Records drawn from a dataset
────

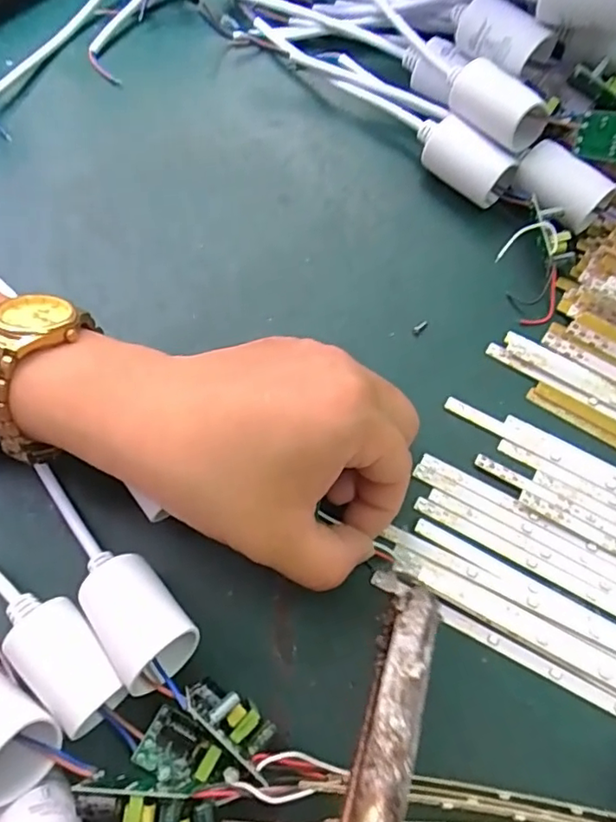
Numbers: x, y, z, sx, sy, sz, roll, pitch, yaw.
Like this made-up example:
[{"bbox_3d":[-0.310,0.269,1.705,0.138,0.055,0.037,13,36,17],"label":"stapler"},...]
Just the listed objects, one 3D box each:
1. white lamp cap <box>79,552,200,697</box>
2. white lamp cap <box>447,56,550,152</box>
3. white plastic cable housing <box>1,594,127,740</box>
[{"bbox_3d":[-0.062,0.074,0.216,0.029,0.031,0.050,-37,72,-12],"label":"white lamp cap"},{"bbox_3d":[0.091,-0.148,0.280,0.025,0.024,0.044,-40,72,-13],"label":"white lamp cap"},{"bbox_3d":[-0.090,0.089,0.213,0.025,0.019,0.052,-35,71,-11],"label":"white plastic cable housing"}]

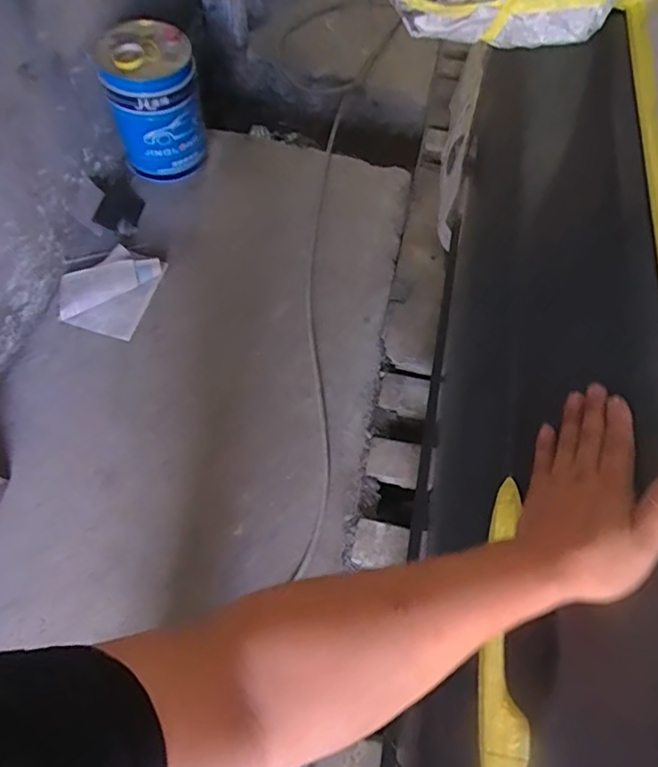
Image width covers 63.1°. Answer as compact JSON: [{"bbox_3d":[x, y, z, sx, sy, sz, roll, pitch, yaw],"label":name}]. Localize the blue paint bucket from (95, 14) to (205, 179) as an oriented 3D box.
[{"bbox_3d":[-0.523,-0.852,1.635,0.266,0.393,0.283,-11,64,-8],"label":"blue paint bucket"}]

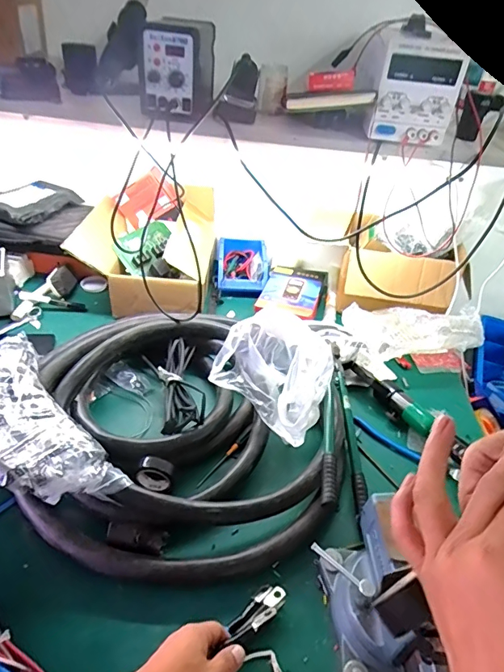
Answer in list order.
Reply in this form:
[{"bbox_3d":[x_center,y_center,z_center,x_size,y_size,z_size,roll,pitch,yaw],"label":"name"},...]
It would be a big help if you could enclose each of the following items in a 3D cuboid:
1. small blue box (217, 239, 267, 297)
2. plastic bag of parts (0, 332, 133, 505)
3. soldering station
[{"bbox_3d":[-0.025,-0.185,1.193,0.136,0.064,0.197,4,38,-2],"label":"small blue box"},{"bbox_3d":[-0.334,0.114,0.656,0.149,0.090,0.333,-27,48,-35],"label":"plastic bag of parts"},{"bbox_3d":[-0.130,-0.461,0.789,0.099,0.134,0.149,9,38,4],"label":"soldering station"}]

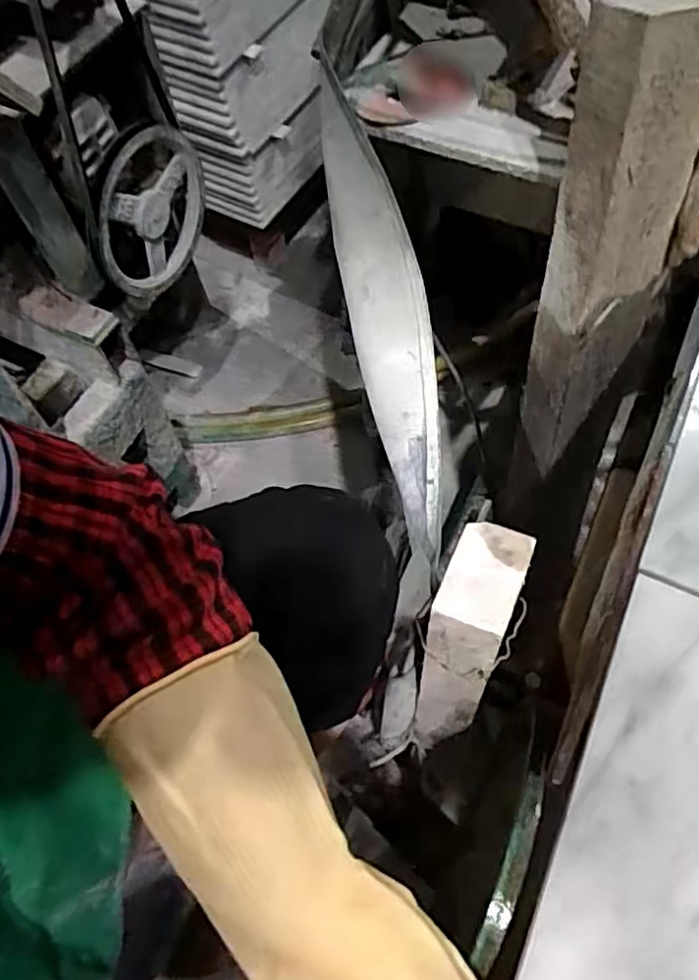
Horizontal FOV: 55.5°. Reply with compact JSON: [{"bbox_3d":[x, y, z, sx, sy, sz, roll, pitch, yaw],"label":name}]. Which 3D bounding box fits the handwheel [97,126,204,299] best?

────

▸ DESCRIPTION OF THE TASK
From the first line of the records through the line with "2. white lamp cap <box>447,56,550,152</box>", reproduce each line exactly and leave the pictures out.

▸ EXPECTED ANSWER
Numbers: x, y, z, sx, sy, sz, roll, pitch, yaw.
Like this made-up example:
[{"bbox_3d":[-0.310,0.269,1.705,0.138,0.055,0.037,13,36,17],"label":"stapler"},...]
Just the listed objects, one 3D box each:
1. white lamp cap <box>79,552,200,697</box>
2. white lamp cap <box>447,56,550,152</box>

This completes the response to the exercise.